With over 200 million users, Twitter is an increasingly valuable tool for reaching new supporters and enhancing brand recognition. So how can your organization reach outside of its immediate followers and tap into that pool of 200 million users? One key lies in the strategic use of hashtags.
What on earth is a hashtag?
For those less familiar with the Twitterverse, hashtags are akin to keywords. Created as a way to group information on Twitter, hashtags allow you to categorize the 40,000+ Tweets that happen every minute.
To create a hashtag, just place the hash symbol (#) before any word or phase. The hashtag can go anywhere in your Tweet.
Ride Existing Trends! Expanding Your Organization’s Reach on Twitter
By strategically incorporating trending hashtags into your organization’s Tweets, your organization can easily increase its reach on Twitter. Here’s how:
- Find out what’s trending by visiting search.twitter.com or whatthetrend.com, a website dedicated to tracking and defining trends.
- Take advantage of existing trends by incorporating a trending hashtag into your Tweet!
For example: During the last week of 2010, #2010was and #iprefer were both trending topics for several days. Either hashtag could have been easily worked into any organization’s Tweets:
#iprefer a world where everyone is equal. Tell your senator to support XYZ policy: YOUR LINK
#2010Was the year that @YourOrg supporters sent 700K letters in support of #equality: YOUR LINK
How exactly does riding an existing trend expand your organization’s reach on Twitter?
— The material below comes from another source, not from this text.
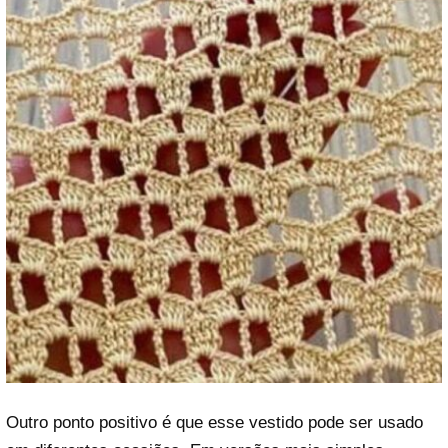
Outro ponto positivo é que esse vestido pode ser usado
Users monitor the hashtags they care about. If a hashtag is trending, that means it is one of the most popular hashtags currently being used on Twitter. In other words, thousands of people are actively using (and likely monitoring) that particular hashtag! By Tweeting with that hashtag, you’ve broken out of your organization’s direct circle of followers and inserted yourself into a new, wider audience.
When someone monitoring the trending hashtag sees your organization’s Tweet and retweets it to one of their own followers, your organization’s circle expands to include their followers as well.